The reality of the situation is that while online and blended learning may have the potential to do many wonderful things it is all in the execution.  The same is true of the classroom!  The traditional classroom does have the potential to do many wonderful things – it is responsible for my success and I’d imagine the success of most of the people reading this blog – it all depending on the execution of the individual(s) in the room.

…most students take classes online that are otherwise unavailable in their face-to-face environments.

I have to disagree with this.  At the 2007 Virtual School Symposium, iNACOL President Susan Patrick stated that the two courses with the highest enrollment of online students in the United States are Algebra I & Algebra II.  Given that almost every state requires at least one full year of mathematics in order to graduate, how many schools do you really believe aren’t offering Algebra I & Algebra II.  Further, Watson, Gemin and Ryan (2008) stated that the the largest growth in K–12 online learning enrollment is with full-time cyber charter schools.  These are not students who were taking classes online that were otherwise unavailable to them.  These are individuals that selected the online option for all of their schooling based on the school choice regime (some, including myself, would argue market choice and deschooling agenda).  Finally Watson, Gemin, Ryan and Wicks (2009) reported that there were 320,000 course enrollments in supplemental programs in 2008-09, but approximately 175,000 students enrolled in full-time programs (i.e. at least four classes or at least 700,000 course enrollments).

Leaders who provide these new opportunities for students will better prepare those students for continuing their education and the workforce as they are not only able to learn content and access high quality teachers through online learning, but they are gaining additional 21st century skills by learning in this environment.

This is good rhetoric, but that’s pretty much where it ends.  I know iNACOL is big on these twenty-first century skills because of their involvement with the  Partnership for 21st Century Skills, but the fact of the matter is that much of what is generally described as skills necessarily twenty-first century are largely nineteenth century skills that my grandfather possessed (see VSS2007 – Virtual Schools and 21st Century Skills and New Report from Partnership for 21st Century Skills for earlier discussions on this topic).

Concluding Thoughts:

This is actually a very good example of some of the mistake that proponents of K-12 online learning make when trying to make their case.  You see the problem here is that the rhetoric and empty language of the second half of the entry, drown out the good ideas presented in the first half.  Sure this kind of language may work with the lemmings out there, but anyone with a skeptical or critical eye will immediately dismiss this was more Bible thumping from the virtual schooling evangelicals.  And that’s a problem because there are some good ideas in the first half of the entry.

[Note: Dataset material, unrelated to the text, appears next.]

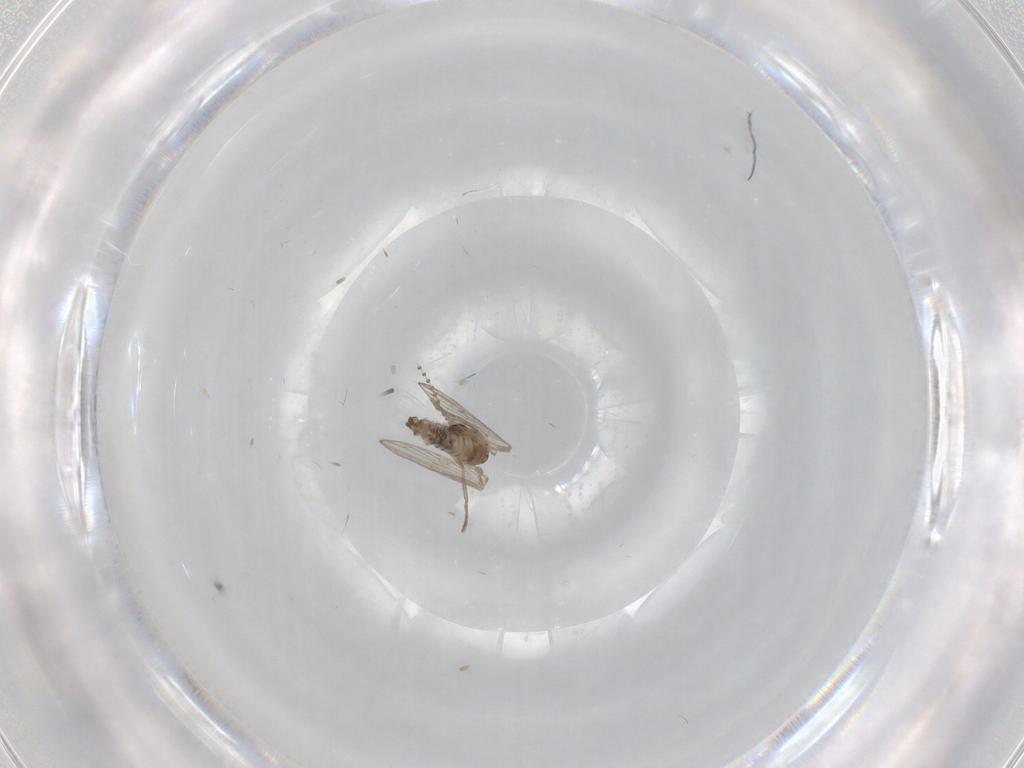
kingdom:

The belief that school leaders – and I would argue anyone involved in education – should be:

  • Training to start and manage online learning programs and virtual schools (full online courses, hybrid/blended learning, online concurrent/dual enrollment models, dropout prevention, credit recovery and online remediation options, competency and performance-based models)
  • Leadership training and the development of a blueprint for what is possible in innovative school models using online and blended learning
  • Implementing Open Educational Resources and using digital content to supplement and enhance face-to-face and online learning
  • Evaluating and supporting teachers in the online and blended environment

These are all great notions, and things that people in Colleges of Education (like myself) should be preparing the next generation of teachers and administrators for.  But unfortunately, by the time you get to the end of the entry much of this is lost.